** Opening RECORDS FOR THIS EXERCISE block **

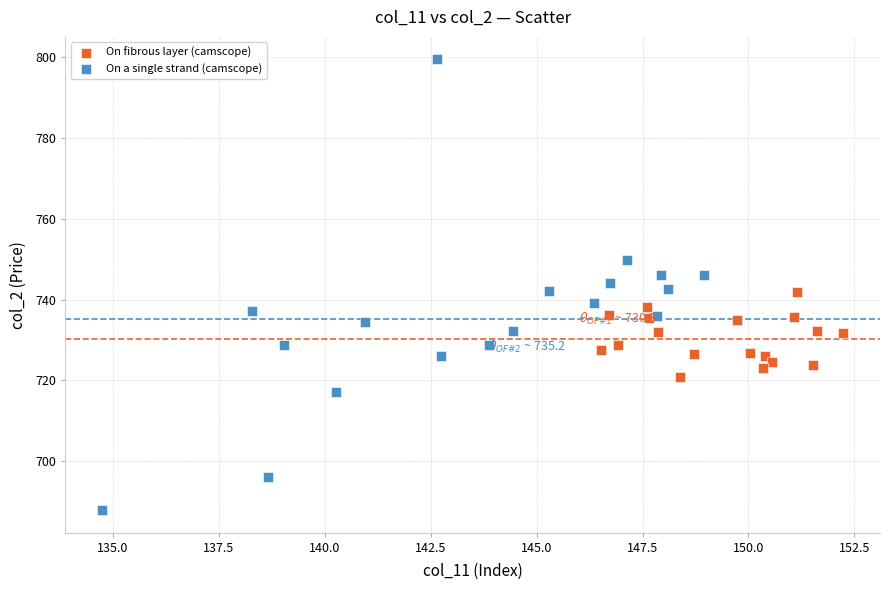

Which series reaches the minimum Y coordinate?

On a single strand (camscope)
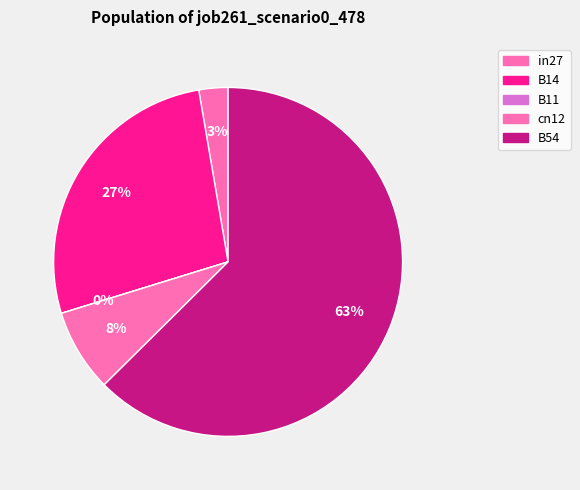

Is there a majority slice in this chart?

Yes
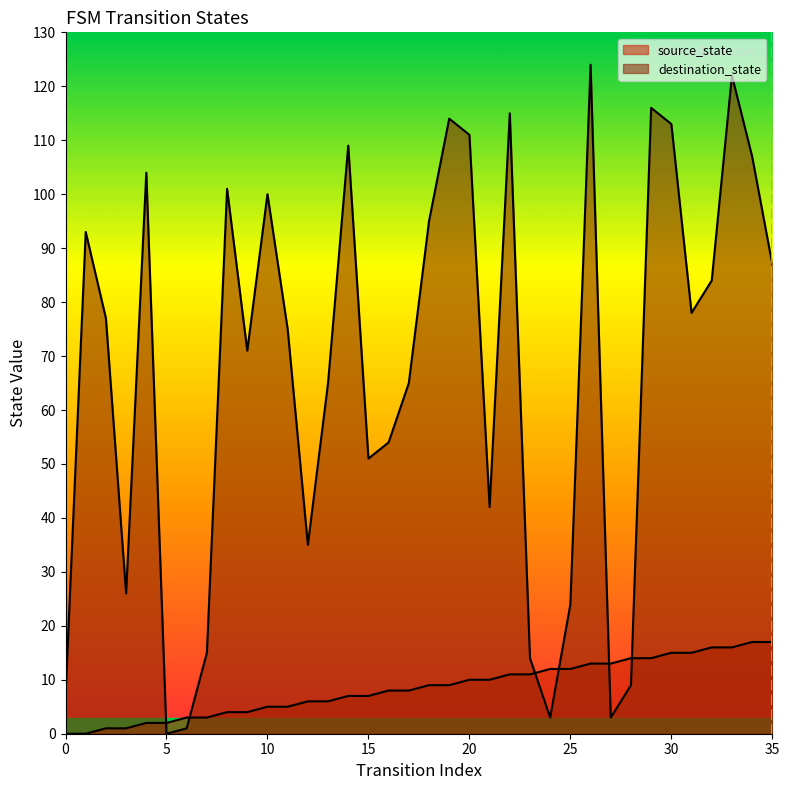

Rank the series at 25 from highest to lowest value.

destination_state, source_state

** Closing RECORDS FOR THIS EXERCISE block **

PROBLEM
Rewrite the entries from the line containing "On a single strand (camscope)" through the end of the entries, putting "wedge" in place of "slice" and leaving everything else as it is. Leave the pictures out of your answer.

RESPONSE AREA
On a single strand (camscope)

Is there a majority wedge in this chart?

Yes

Rank the series at 25 from highest to lowest value.

destination_state, source_state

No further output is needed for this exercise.